The pLCM++ implementation started as a port of jLCM to C++. jLCM is a parallel implementation of the LCM algorithm, in java, and was mostly written by Martin Kirchgessner and Vincent Leroy.
Reference papers:
- "An efficient algorithm for enumerating closed patterns in transaction databases" by T. Uno, T. Asai, Y. Uchida and H. Arimura, in Discovery Science, 2004
- "Discovering closed frequent itemsets on multicore: Parallelizing computations and optimizing memory accesses" by B. Negrevergne, A. Termier, J-F. Mehaut, and T. Uno in International Conference on High Performance Computing & Simulation, 2010
- pLCM++ is usually around 3 times faster than jLCM on common datasets (main improvements over jLCM are described below)

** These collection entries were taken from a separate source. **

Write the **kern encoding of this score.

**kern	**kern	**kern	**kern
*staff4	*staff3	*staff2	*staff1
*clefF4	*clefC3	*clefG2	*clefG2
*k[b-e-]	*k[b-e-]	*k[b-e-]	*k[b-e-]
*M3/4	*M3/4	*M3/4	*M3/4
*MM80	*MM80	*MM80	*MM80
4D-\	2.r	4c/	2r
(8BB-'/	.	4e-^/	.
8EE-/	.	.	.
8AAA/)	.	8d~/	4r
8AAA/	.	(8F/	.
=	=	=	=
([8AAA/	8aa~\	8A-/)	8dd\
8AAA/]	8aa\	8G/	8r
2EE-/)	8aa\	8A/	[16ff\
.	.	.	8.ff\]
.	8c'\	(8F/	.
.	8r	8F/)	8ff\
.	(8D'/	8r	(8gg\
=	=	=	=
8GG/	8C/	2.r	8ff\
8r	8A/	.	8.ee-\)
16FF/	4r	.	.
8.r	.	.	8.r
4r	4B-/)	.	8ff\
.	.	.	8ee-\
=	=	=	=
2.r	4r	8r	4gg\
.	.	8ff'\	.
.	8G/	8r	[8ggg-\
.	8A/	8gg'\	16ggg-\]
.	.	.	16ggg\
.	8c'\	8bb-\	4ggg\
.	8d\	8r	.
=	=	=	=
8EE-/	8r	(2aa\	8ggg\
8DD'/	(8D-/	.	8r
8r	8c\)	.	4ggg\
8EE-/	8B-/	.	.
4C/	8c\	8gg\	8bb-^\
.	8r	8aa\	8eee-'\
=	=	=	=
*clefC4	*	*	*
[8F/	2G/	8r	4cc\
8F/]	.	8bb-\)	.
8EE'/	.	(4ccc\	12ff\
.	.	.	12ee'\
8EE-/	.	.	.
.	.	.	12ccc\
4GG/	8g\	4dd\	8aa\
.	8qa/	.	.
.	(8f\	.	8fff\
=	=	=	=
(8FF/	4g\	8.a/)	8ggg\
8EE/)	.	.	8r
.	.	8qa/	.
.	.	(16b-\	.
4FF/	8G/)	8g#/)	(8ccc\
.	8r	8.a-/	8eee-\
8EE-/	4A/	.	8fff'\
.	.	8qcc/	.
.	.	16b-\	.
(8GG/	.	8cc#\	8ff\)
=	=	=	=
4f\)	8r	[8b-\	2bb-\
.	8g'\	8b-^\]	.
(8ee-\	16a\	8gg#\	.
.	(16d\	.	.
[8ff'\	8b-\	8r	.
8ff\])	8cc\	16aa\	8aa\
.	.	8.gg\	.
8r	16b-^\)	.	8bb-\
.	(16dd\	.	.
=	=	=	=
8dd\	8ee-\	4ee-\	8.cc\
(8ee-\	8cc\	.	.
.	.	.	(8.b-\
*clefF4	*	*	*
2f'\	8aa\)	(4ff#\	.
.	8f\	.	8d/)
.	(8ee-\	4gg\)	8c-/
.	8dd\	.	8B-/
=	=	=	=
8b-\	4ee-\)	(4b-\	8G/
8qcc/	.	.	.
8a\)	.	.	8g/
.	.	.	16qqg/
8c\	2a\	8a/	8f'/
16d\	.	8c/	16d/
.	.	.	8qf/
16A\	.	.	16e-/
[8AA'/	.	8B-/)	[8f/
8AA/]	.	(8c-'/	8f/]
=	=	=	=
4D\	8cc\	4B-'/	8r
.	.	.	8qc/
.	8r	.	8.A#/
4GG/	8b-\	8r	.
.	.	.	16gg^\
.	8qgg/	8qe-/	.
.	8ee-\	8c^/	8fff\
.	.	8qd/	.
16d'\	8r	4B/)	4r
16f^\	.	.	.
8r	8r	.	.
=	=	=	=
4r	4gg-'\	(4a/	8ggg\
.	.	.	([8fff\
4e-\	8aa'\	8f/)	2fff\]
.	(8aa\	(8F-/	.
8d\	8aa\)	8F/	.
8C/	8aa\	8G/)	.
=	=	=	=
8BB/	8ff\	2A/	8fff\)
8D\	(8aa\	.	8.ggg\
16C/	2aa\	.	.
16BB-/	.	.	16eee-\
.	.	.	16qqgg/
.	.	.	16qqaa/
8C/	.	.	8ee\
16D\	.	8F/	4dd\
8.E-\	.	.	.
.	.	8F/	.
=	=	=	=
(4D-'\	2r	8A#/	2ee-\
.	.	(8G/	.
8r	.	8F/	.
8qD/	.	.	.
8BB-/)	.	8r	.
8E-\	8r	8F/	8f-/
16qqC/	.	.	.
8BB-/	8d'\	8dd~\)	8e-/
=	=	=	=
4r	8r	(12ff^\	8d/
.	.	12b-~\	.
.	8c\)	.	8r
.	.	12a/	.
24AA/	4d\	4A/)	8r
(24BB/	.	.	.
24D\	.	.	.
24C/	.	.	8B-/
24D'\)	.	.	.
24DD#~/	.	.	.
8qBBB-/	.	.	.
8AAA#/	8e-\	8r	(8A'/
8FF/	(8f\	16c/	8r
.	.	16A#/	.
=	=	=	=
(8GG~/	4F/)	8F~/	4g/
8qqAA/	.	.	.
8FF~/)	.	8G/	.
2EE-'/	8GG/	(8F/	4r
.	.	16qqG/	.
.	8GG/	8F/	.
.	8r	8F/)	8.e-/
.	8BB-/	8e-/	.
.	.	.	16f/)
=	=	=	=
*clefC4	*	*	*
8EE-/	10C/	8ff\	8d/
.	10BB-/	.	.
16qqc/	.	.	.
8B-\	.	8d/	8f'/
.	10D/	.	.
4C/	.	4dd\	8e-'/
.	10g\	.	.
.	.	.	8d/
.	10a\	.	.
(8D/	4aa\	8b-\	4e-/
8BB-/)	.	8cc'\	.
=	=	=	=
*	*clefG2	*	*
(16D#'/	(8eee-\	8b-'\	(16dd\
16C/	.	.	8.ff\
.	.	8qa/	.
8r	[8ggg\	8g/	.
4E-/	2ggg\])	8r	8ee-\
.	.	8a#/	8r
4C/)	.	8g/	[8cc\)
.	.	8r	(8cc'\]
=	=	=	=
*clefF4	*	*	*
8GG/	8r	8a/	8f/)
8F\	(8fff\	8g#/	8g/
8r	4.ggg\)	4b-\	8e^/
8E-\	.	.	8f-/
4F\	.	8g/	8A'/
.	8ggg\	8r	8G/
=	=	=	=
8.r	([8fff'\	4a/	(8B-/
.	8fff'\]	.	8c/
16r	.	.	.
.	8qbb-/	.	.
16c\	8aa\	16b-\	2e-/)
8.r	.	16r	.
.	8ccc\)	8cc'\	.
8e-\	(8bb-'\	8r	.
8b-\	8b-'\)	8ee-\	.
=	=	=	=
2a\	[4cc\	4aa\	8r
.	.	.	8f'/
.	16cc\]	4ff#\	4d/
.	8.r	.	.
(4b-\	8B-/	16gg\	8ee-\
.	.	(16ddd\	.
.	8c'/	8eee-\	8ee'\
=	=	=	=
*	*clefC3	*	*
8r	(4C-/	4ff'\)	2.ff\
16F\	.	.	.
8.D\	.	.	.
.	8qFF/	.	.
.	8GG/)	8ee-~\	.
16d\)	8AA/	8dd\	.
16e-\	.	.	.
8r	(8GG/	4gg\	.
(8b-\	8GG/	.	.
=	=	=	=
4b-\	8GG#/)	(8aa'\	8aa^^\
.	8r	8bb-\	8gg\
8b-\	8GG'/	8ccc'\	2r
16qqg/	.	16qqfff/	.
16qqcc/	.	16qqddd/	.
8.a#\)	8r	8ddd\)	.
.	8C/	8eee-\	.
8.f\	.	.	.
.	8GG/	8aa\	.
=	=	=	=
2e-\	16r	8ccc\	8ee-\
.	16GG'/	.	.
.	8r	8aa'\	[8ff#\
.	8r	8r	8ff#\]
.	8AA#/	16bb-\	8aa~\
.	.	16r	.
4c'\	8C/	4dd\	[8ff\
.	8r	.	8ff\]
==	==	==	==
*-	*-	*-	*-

- when limited to 1 thread (i.e. using the command line option
-t 1
), the performance of pLCM++ is usually similar to the one of LCM 2.5, the fastest mono-threaded implementation proposed by T. Uno.
Note: performance must be measured using option -b
(benchmark mode), which disables online printing of patterns.
Use make
to build:
cd src
make
Run ./pLCM++ --help
for usage details.
This tool uses ASCII files as input: each line represents a transaction. You may find example input files in the FIMI repository.
This work is released under the Apache License 2.0 (see LICENSE).
Copyright 2013 Etienne Dublé, Martin Kirchgessner, Vincent Leroy, Alexandre Termier, CNRS and Université Joseph Fourier.
After the initial porting phase, pLCM++ received a set of optimizations. Main ones are:
- Use of minimal integer types in the processing part, not only for storage (as it was in jLCM). This allows more optimization opportunities for the compiler.
- Improved dataset reduction algorithm: pLCM++ uses hashes in order to find which transactions can be merged together.
- Prefer range-based over java-style iterators (i.e. provide start and end of a range instead of an abstract Iterator object with methods hasNext() and next()). This is obviously faster, but it required algorithmic changes in order to provide contiguous ranges when possible.